=== MATERIAL FOR THIS EXERCISE ===

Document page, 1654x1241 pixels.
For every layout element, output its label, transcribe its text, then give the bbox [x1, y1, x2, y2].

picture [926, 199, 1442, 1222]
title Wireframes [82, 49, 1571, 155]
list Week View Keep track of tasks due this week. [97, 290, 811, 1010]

===

THE PROBLEM – Reproduce every one of the rows above verbatim, line for line.

SOLUTION TO THE EXERCISE –
Document page, 1654x1241 pixels.
For every layout element, output its label, transcribe its text, then give the bbox [x1, y1, x2, y2].

picture [926, 199, 1442, 1222]
title Wireframes [82, 49, 1571, 155]
list Week View Keep track of tasks due this week. [97, 290, 811, 1010]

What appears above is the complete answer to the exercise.